Scrivener is a great product and if it was all I had to use I would be very happy to do so but I am a Microsoft kid and, whilst Office is terrible for managing a project, as a document editor Word reigns supreme (my opinion only).
I therefore edit my documents in Word … in practice what I do is copy/paste a document into word from Scrivener, edit it as I wish, then copy/paste it back. Because I have good access to MS products (I’m in IT) this isn’t a problem but I’m sure this rationale could easily apply to any other editor.
“Open in other editor” means something else (split screen) in Scrivener but, though it may well be that this functionality exists elsewhere in the application, would it not be possible to have some means (perhaps a context menu when one right-clicks a document/folder within Scrivener) where one could select “Edit in Alternate Editor”? Perhaps the Editor could be configured elsewhere so that clicking such a link would launch that document in the user’s editor of choice then, when they save it, it could automatically return to Scrivener.

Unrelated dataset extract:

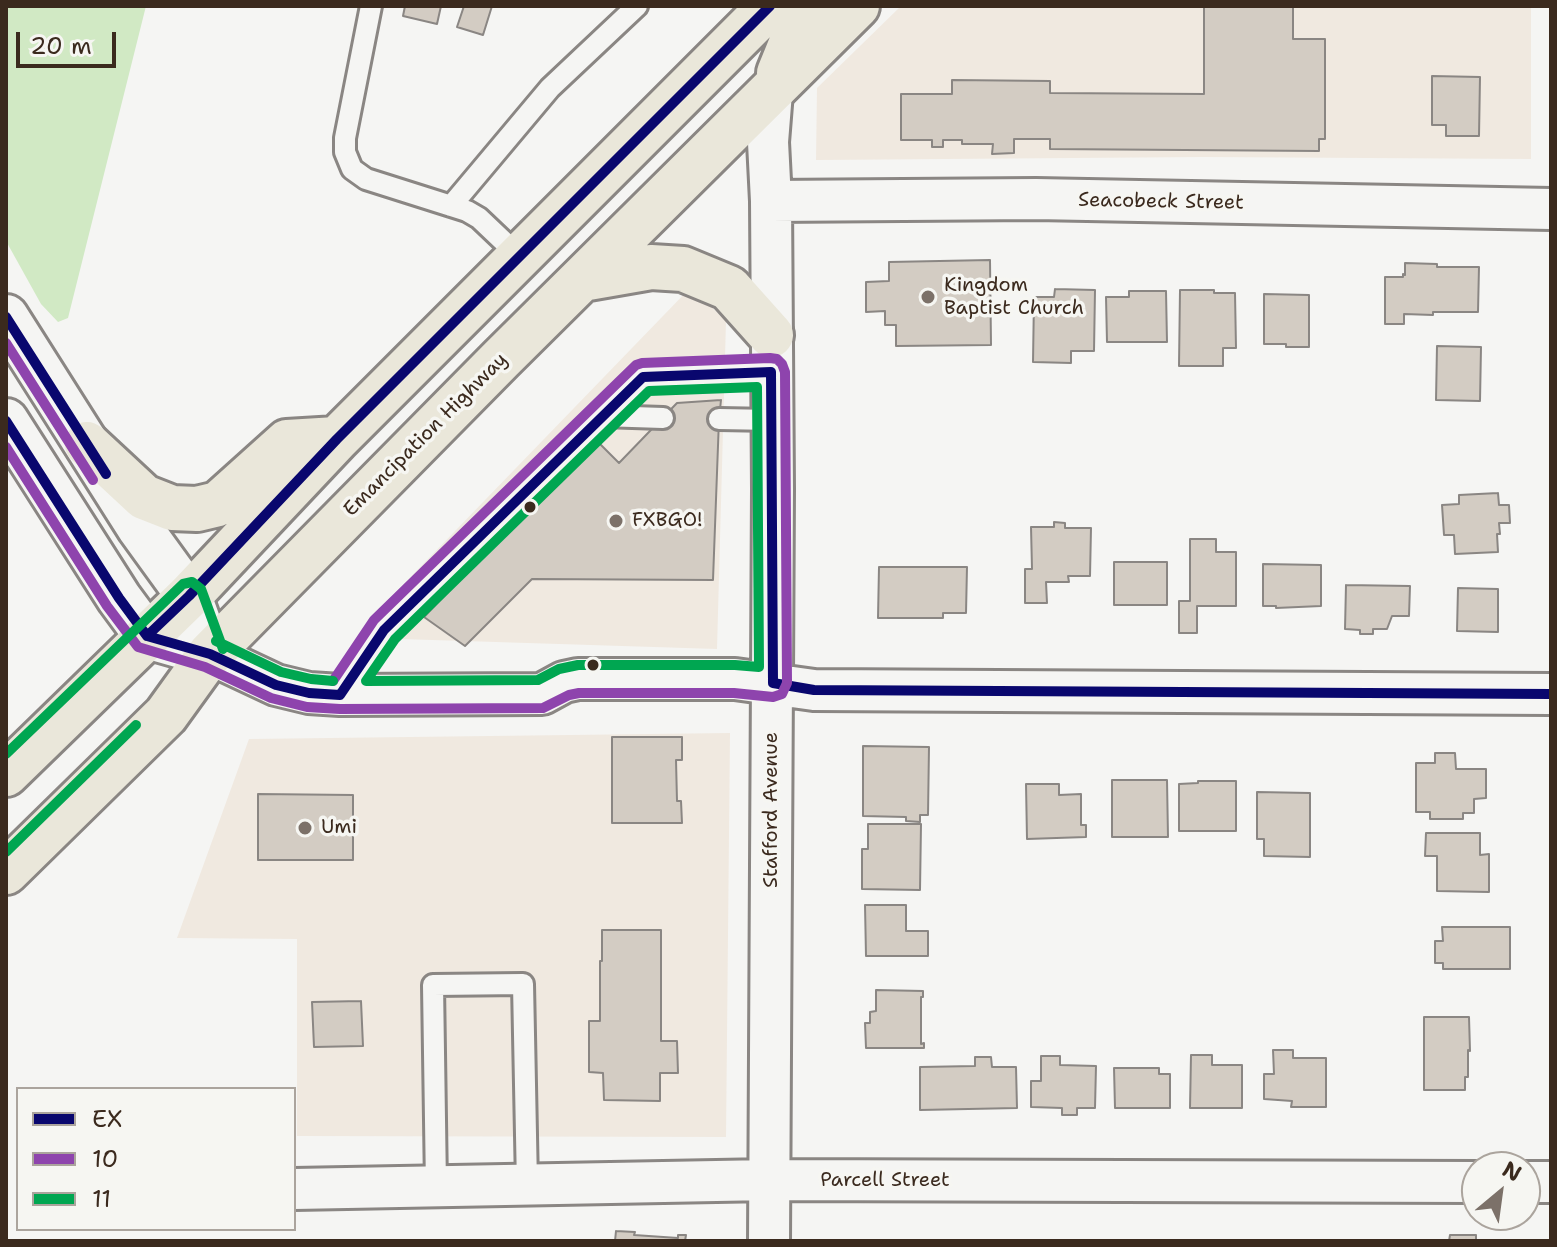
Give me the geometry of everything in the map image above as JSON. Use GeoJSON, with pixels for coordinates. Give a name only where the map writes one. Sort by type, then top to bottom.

I may well be being naïve, other editors (Word included), may not be able to do the copy back bit but that’s my idea
There is in fact already a command for this, Documents/Open/in External Editor (Ctrl-F5 by default). However, this won’t work for text, only “research” files like Photoshop or PDF files—that’s because Scrivener uses its own internal codes for its feature set, meaning that editing files externally could, at the worst, cause data loss. So yes, copy and paste is going to be the best way to do this. You may be able to find a workflow that enhances that concept a bit, perhaps using something like AutoHotKey to build a “macro” that handles the details for you.
Yes, the trouble is that even if Scrivener acted as a read-only viewer of Word files that you then opened and edited in Word, Scrivener wouldn’t be able to compile them into a single document, since Word documents have different features to Scrivener documents. So you could format and add things in Word that would be lost when compiling in Scrivener, and the entire point of Scrivener is to allow you to build up a text hat you compile.
Sure though that’s just discipline on the author’s part? I mean don’t I run the same risk with copy 'n paste? When I paste back I just check to make sure it all looks OK and I nearly always have to “redo” bulleted lists because they don’t come across too brilliantly from Word.
OK … though it’s a shame in my opinion, Scrivener is good at what it does but in one sense has no choice but to be a jack-of-all-trades whereas as some applications are masters of one.
Given that Scrivener saves documents in RTF format which, coincidentally, is the format I use with Word (I’m slightly paranoid about macros unless I write them myself) I don’t quite get why there would be a real issue.
Not really. Suppose you had your Word documents set up to show columns, with images arranged in the text so that text flowed around them, and suppose you had text boxes and other such elements in the text. All of that would be stripped out during Scrivener’s Compile, because Scrivener’s Compile can only support the RTF features that Scrivener’s editor can support. So it would render Scrivener’s Compile feature pretty much useless if you were using lots of advanced features in Word that aren’t supported by Scrivener. This would result in a lot of bug reports from users who didn’t understand why this is the case, and as Scrivener’s whole raison d’etre - or at least a large part of it -this would all be very misleading.
Because different RTF editors support different features, and Scrivener and Word have greatly different support. So I’m afraid this is something that is definitely never going to be supported in Scrivener, as Scrivener is built to be a writing environment, not as a store house for documents edited in other word processors, and all of its core features are built around this.